(Chart analysis data)
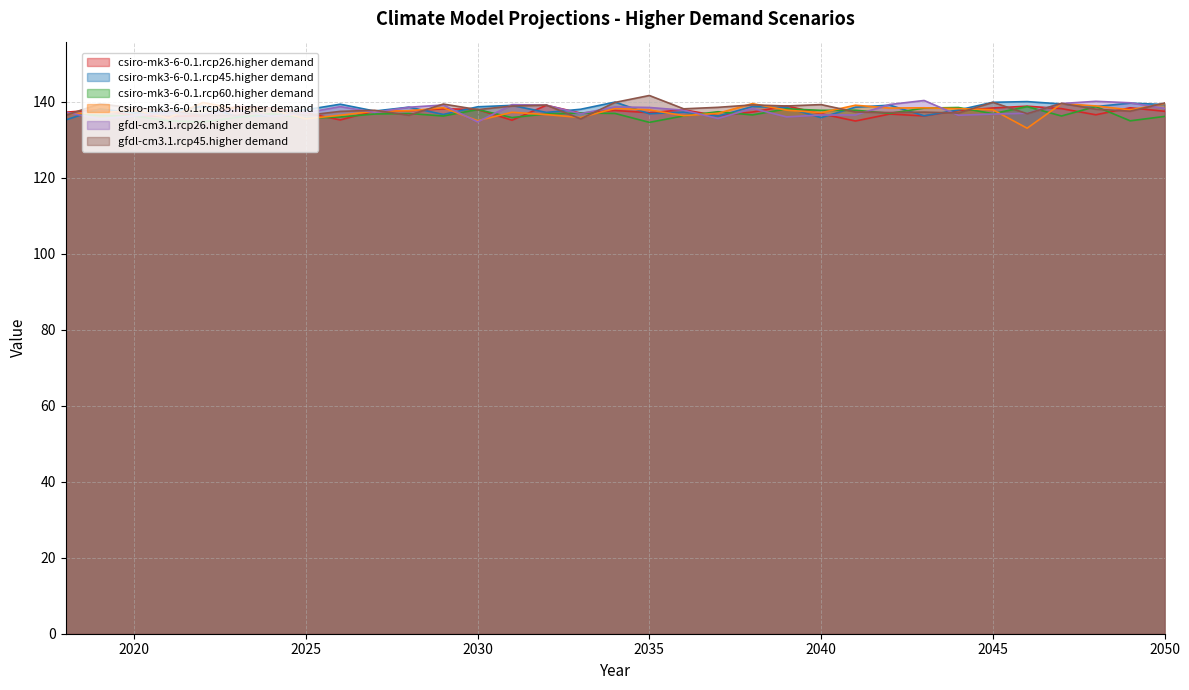

Reading left to right, transcribe all the data shown in this chart.

csiro-mk3-6-0.1.rcp26.higher demand: 2018=137.3	2019=138.0	2020=136.3	2021=136.2	2022=136.3	2023=138.8	2024=138.4	2025=137.1	2026=135.2	2027=137.6	2028=137.6	2029=138.2	2030=138.0	2031=135.2	2032=139.1	2033=137.0	2034=137.7	2035=137.1	2036=137.9	2037=136.3	2038=137.3	2039=138.9	2040=136.9	2041=135.0	2042=136.8	2043=136.3	2044=137.7	2045=138.4	2046=138.9	2047=138.2	2048=136.6	2049=138.4	2050=137.5
csiro-mk3-6-0.1.rcp45.higher demand: 2018=135.2	2019=138.1	2020=137.0	2021=137.5	2022=138.8	2023=136.1	2024=136.3	2025=137.9	2026=139.4	2027=137.6	2028=138.6	2029=136.7	2030=138.7	2031=139.1	2032=137.2	2033=138.0	2034=139.9	2035=136.9	2036=137.3	2037=136.2	2038=138.8	2039=138.5	2040=135.8	2041=138.6	2042=139.1	2043=136.3	2044=137.9	2045=139.9	2046=140.1	2047=139.4	2048=138.8	2049=139.7	2050=139.3
csiro-mk3-6-0.1.rcp60.higher demand: 2018=137.0	2019=136.4	2020=136.3	2021=135.0	2022=134.7	2023=135.9	2024=136.9	2025=135.6	2026=136.0	2027=136.8	2028=136.9	2029=136.3	2030=138.0	2031=135.9	2032=136.8	2033=137.1	2034=136.9	2035=134.6	2036=136.3	2037=137.4	2038=136.5	2039=138.2	2040=137.8	2041=137.8	2042=137.0	2043=138.3	2044=138.5	2045=136.9	2046=138.8	2047=136.3	2048=138.8	2049=135.0	2050=136.2
csiro-mk3-6-0.1.rcp85.higher demand: 2018=136.8	2019=137.0	2020=137.8	2021=135.7	2022=139.8	2023=138.2	2024=137.9	2025=135.5	2026=136.5	2027=137.5	2028=137.7	2029=138.4	2030=135.0	2031=137.2	2032=136.6	2033=135.9	2034=138.3	2035=137.9	2036=136.4	2037=137.0	2038=139.5	2039=137.8	2040=137.1	2041=139.1	2042=138.4	2043=138.4	2044=138.2	2045=137.9	2046=133.1	2047=139.5	2048=138.9	2049=137.9	2050=139.5
gfdl-cm3.1.rcp26.higher demand: 2018=137.3	2019=135.5	2020=136.3	2021=137.2	2022=136.7	2023=137.9	2024=136.2	2025=137.1	2026=138.7	2027=137.2	2028=138.6	2029=139.2	2030=134.7	2031=139.3	2032=139.1	2033=136.9	2034=138.7	2035=138.5	2036=137.8	2037=135.6	2038=138.3	2039=136.0	2040=136.5	2041=136.5	2042=139.3	2043=140.4	2044=136.5	2045=136.8	2046=137.0	2047=139.6	2048=140.1	2049=139.7	2050=138.3
gfdl-cm3.1.rcp45.higher demand: 2018=136.4	2019=139.5	2020=138.4	2021=137.7	2022=136.4	2023=136.4	2024=138.1	2025=136.4	2026=137.5	2027=137.8	2028=136.5	2029=139.4	2030=138.0	2031=138.9	2032=139.1	2033=135.5	2034=139.8	2035=141.7	2036=138.2	2037=138.6	2038=139.2	2039=138.9	2040=139.3	2041=137.3	2042=137.2	2043=137.3	2044=137.0	2045=139.9	2046=136.9	2047=139.6	2048=138.1	2049=137.5	2050=139.7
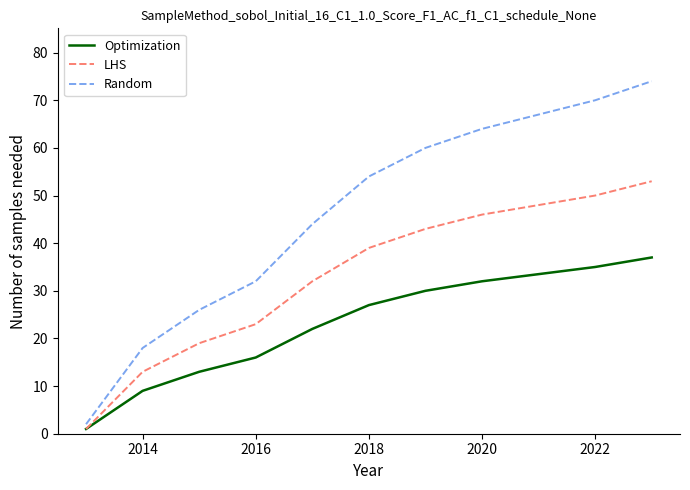

Which series has the widest spread of values?

Random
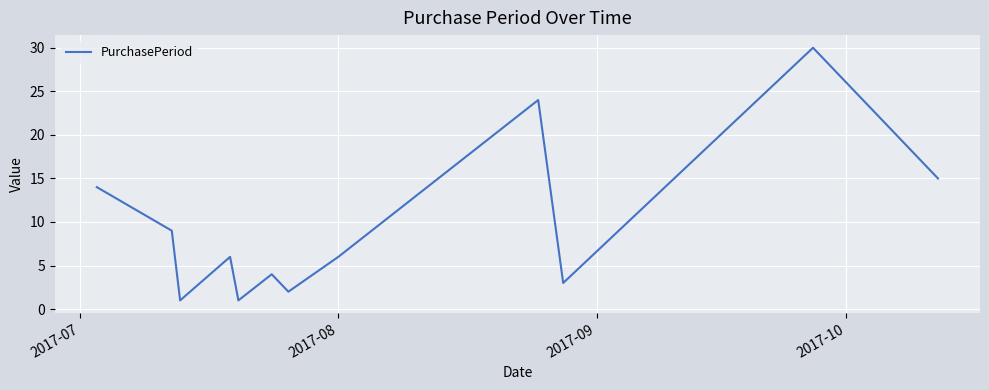

Does the chart display data point markers on the line(s)?

No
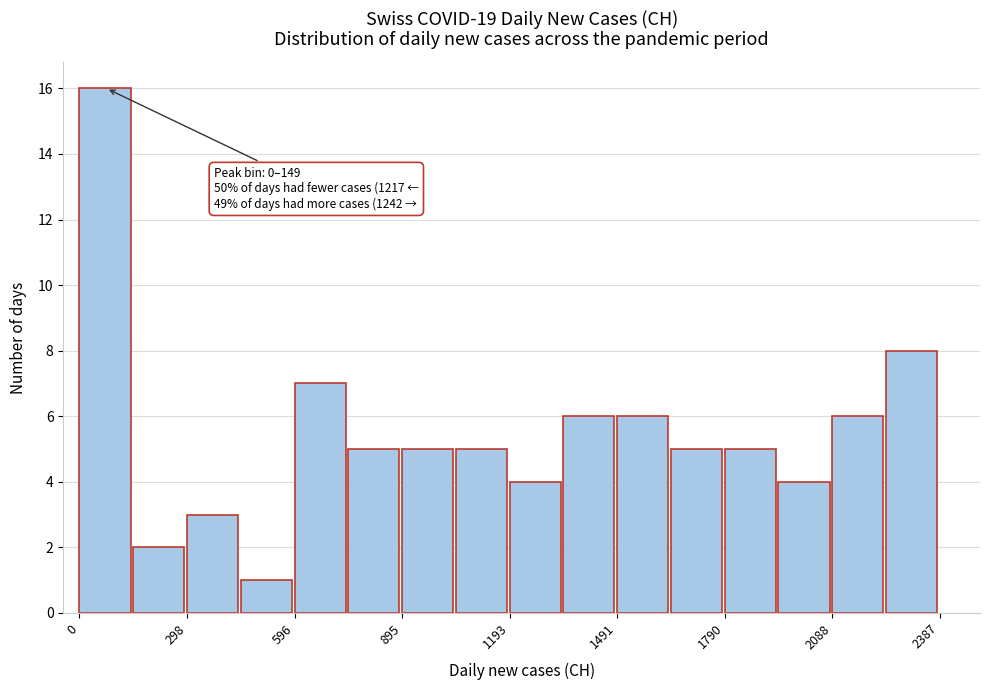

Around what value on the x-axis is the tallest bar? Give the approximate position of its centre, as read against the axis.

50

What you need to do: List every line in the records above that contains the string "gfdl", copying each line in full. Matching is case-sensitive.

Solution to this task:
gfdl-cm3.1.rcp26.higher demand: 2018=137.3	2019=135.5	2020=136.3	2021=137.2	2022=136.7	2023=137.9	2024=136.2	2025=137.1	2026=138.7	2027=137.2	2028=138.6	2029=139.2	2030=134.7	2031=139.3	2032=139.1	2033=136.9	2034=138.7	2035=138.5	2036=137.8	2037=135.6	2038=138.3	2039=136.0	2040=136.5	2041=136.5	2042=139.3	2043=140.4	2044=136.5	2045=136.8	2046=137.0	2047=139.6	2048=140.1	2049=139.7	2050=138.3
gfdl-cm3.1.rcp45.higher demand: 2018=136.4	2019=139.5	2020=138.4	2021=137.7	2022=136.4	2023=136.4	2024=138.1	2025=136.4	2026=137.5	2027=137.8	2028=136.5	2029=139.4	2030=138.0	2031=138.9	2032=139.1	2033=135.5	2034=139.8	2035=141.7	2036=138.2	2037=138.6	2038=139.2	2039=138.9	2040=139.3	2041=137.3	2042=137.2	2043=137.3	2044=137.0	2045=139.9	2046=136.9	2047=139.6	2048=138.1	2049=137.5	2050=139.7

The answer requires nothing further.